Tracking how your fingers move on a smartphone screen
So when you swipe your Android smartphone lock-screen pattern, enter a PIN number or a password in an app, your finger movements alter the radio signal and the movements are imprinted into the signal, meaning that if hackers were controlling a public Wi-Fi access point that your device is connected to, they could then reverse-engineer the signal to figure out what sensitive data you may have typed into your phone.
The researchers set up a malicious public Wi-Fi access point consisting of $20 (£16) antennas, the attacker’s laptop and a $5 Intel networking card in a café. The setup was located a metre away from a target sitting at a table with a smartphone.

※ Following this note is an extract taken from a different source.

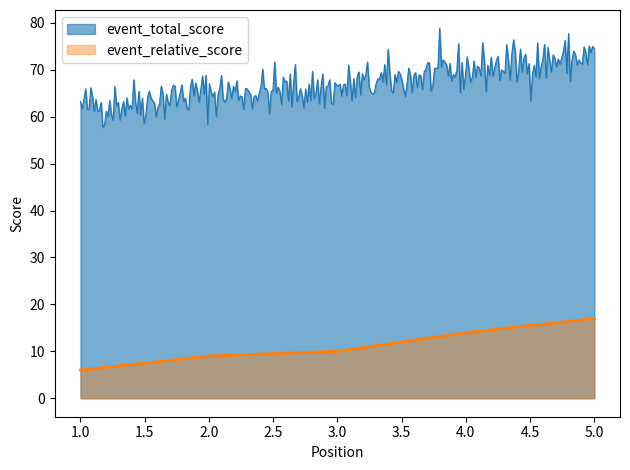

What is the value of the event_total_score point at the 3rd from the left?

66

Once the user connected to the free Wi-Fi, the WindTalker system was able to extract sensitive data by analysing the radio signals and processing the signals to separate the parts of the signal it needed.
WindTalker was able to accurately spy on and detect the six-digit passwords commonly used by banks and payment apps with an accuracy rate of 68.3%, that quickly rose to 81.7% once they provided their system with enough training examples for specific smartphone models.
The study, entitled When CSI Meets Public WiFi: Inferring Your Mobile Phone Password via WiFi Signals, is published in the Association of Computing Machinery’s Proceedings of the 2016 ACM Conference on Computer and Communications Security that was held in Vienna, Austria, from 24-28 October.